集中すること約二時間、湯井沢が大きく伸びをして休憩にしようと言い出した。


「飲み物買って来てやるよ。美馬は何がいいんだ?」


 途端に拗ねた顔の美馬が口を尖らせた。

……なんだこいつ。


「湯井沢さん、俺のことは修二って呼んでくれるって言ったのに」


 こいつは……無理にそう呼べって言ったくせに……


「あはは、そうなんだけどやっぱり慣れないから美馬でいいよな?でないと今後一生美馬に話しかけられないかも」


 可愛らしい顔でそんなことを言う湯井沢に美馬の顔は青ざめた。


「い、いいです。美馬で。その代わり毎時毎分毎秒呼んでください」


「呼ばねーわ!」


 あっしまった。また俺が返事しちゃった。


「美馬って面白いな。嫌いじゃないぞ。じゃあ大人しくしとけよ?お前の好きそうな飲み物買って来てやるから。行こう健斗」


「あ、ああ」


 美馬が「嫌いじゃない」の部分に反応してぼーっとしてる隙に湯井沢が俺を部屋から連れ出した。

 え?湯井沢、好意をかわすの手慣れてない?

 そしてあの反応を見るに湯井沢に惚れちゃった方か。まあスパイじゃなければ良いけど。いや、やっぱり良くない。


「湯井沢……いや今日から浩之って呼んで良い?」


「だめ」


「なんで?」


 まさかの即答。


「お前こそなんでこのタイミングだよ。今まで下の名前で呼ぶ機会は沢山あっただろ。よりによって美馬を刺激しそうな今、許すわけないだろ」


「えー……」


 確かに。

 長い付き合いだからいくらでもそのタイミングはあった。

 けれど出会った時から「兄貴」って感じの頼れる存在だった湯井沢に浩之なんて呼び捨てはどうにも気が引けたのだ。


「じゃあ夜だけ」


「……それもだめ」


「え?なんで?!」


「夜だけって言い方がやらしいから」


「?!」


 俺の前を歩いているので顔は見えないが、その耳は赤く染まっている。


 俺の天使可愛くない?!


 俺は小走りで湯井沢に追いつき横に並んで彼を見下ろした。

 昔は大きいと思ってた湯井沢が、今じゃすっかり俺の腕に抱き込めるくらいのサイズ感になっている。

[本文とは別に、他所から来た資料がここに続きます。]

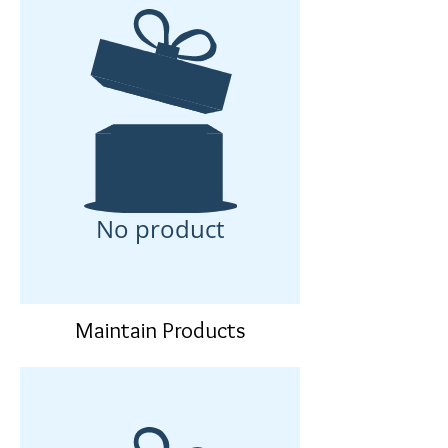
No product
Maintain Products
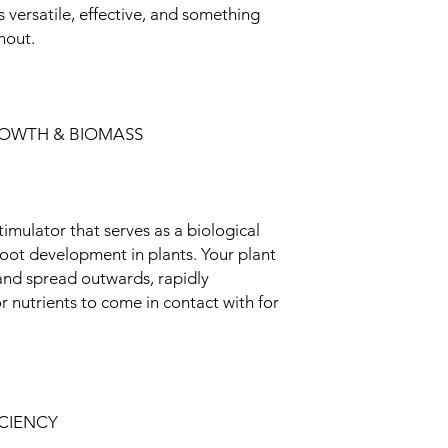
 versatile, effective, and something
hout.
ROWTH & BIOMASS
imulator that serves as a biological
 root development in plants. Your plant
 and spread outwards, rapidly
 nutrients to come in contact with for
ICIENCY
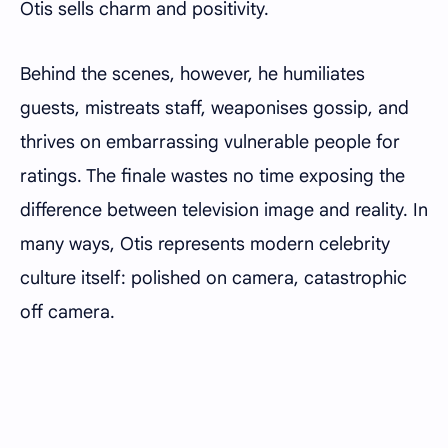
Otis sells charm and positivity.
Behind the scenes, however, he humiliates
guests, mistreats staff, weaponises gossip, and
thrives on embarrassing vulnerable people for
ratings. The finale wastes no time exposing the
difference between television image and reality. In
many ways, Otis represents modern celebrity
culture itself: polished on camera, catastrophic
off camera.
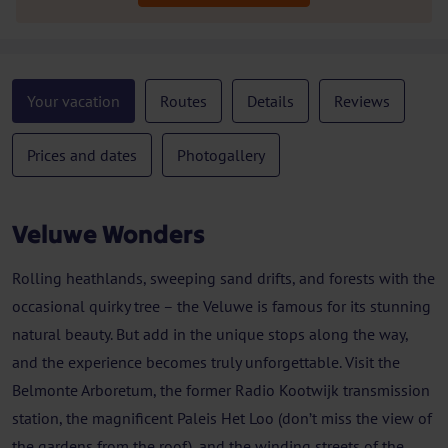
Your vacation
Routes
Details
Reviews
Prices and dates
Photogallery
Veluwe Wonders
Rolling heathlands, sweeping sand drifts, and forests with the
occasional quirky tree – the Veluwe is famous for its stunning
natural beauty. But add in the unique stops along the way,
and the experience becomes truly unforgettable. Visit the
Belmonte Arboretum, the former Radio Kootwijk transmission
station, the magnificent Paleis Het Loo (don’t miss the view of
the gardens from the roof), and the winding streets of the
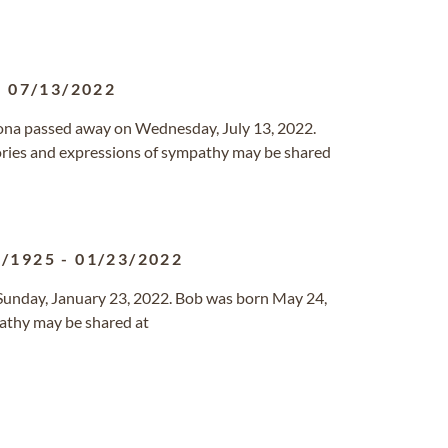
-
07/13/2022
rizona passed away on Wednesday, July 13, 2022.
ries and expressions of sympathy may be shared
4/1925
-
01/23/2022
 Sunday, January 23, 2022. Bob was born May 24,
athy may be shared at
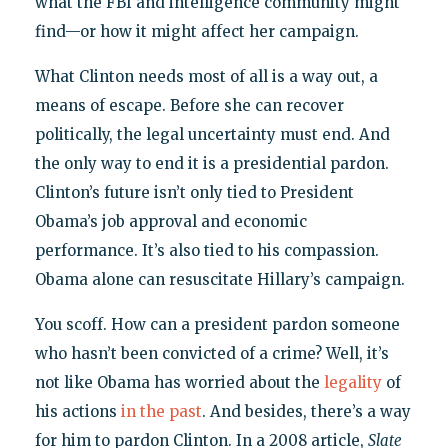
what the FBI and intelligence community might
find—or how it might affect her campaign.
What Clinton needs most of all is a way out, a
means of escape. Before she can recover
politically, the legal uncertainty must end. And
the only way to end it is a presidential pardon.
Clinton’s future isn’t only tied to President
Obama’s job approval and economic
performance. It’s also tied to his compassion.
Obama alone can resuscitate Hillary’s campaign.
You scoff. How can a president pardon someone
who hasn’t been convicted of a crime? Well, it’s
not like Obama has worried about the
legality
of
his actions
in the past
. And besides, there’s a way
for him to pardon Clinton. In a 2008 article,
Slate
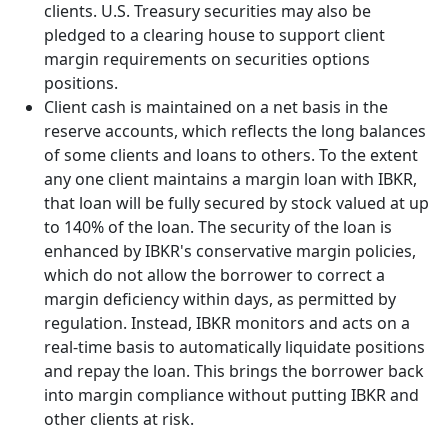
clients. U.S. Treasury securities may also be
pledged to a clearing house to support client
margin requirements on securities options
positions.
Client cash is maintained on a net basis in the
reserve accounts, which reflects the long balances
of some clients and loans to others. To the extent
any one client maintains a margin loan with IBKR,
that loan will be fully secured by stock valued at up
to 140% of the loan. The security of the loan is
enhanced by IBKR's conservative margin policies,
which do not allow the borrower to correct a
margin deficiency within days, as permitted by
regulation. Instead, IBKR monitors and acts on a
real-time basis to automatically liquidate positions
and repay the loan. This brings the borrower back
into margin compliance without putting IBKR and
other clients at risk.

 それでも中身はカッコよくて男前な湯井沢。完璧な恋人だ。


「湯井沢」


「なんだよ」


「今夜も一緒に風呂に入る?」


 俺が彼の耳元で囁くと、吊りがちな目が更に吊り上がる。


あ、まずい……


そう気づいたが時はすでに遅く、俺は湯井沢から思い切りげんこつを喰らう羽目になった。。




「……遅かったですね」


 飲み物を持って部署に戻ると美馬が憮然とした顔で嫌味を言う。


「いやー二人だと話が弾んじゃってさ。二人だとね」


 俺が嫌味の応酬をすると、大人気ないと湯井沢が俺の足を踏んだ。


「いたた。ほら美馬、ありがたくいただけ。俺の奢りだ」


「……湯井沢さんから貰いたい」


 ほんとこいつブレないな。


 そうは言いつつも渋々受け取ったコーヒーで美馬も休憩を始めた。

コーヒーを片手にふうと気だるいため息をつく様子は液晶の先にいるような雰囲気を持っていて女子たちが騒ぐのも分かる気がする。こういうのをイケメンの無駄使いって言うんじゃないかな?


……芝居とは思えない湯井沢への態度で少し警戒心は薄れたが、それでもまだこいつの容疑が晴れたわけじゃない。


気を抜かないようにしないと……。

そう考えながら俺はコーヒーを口にした。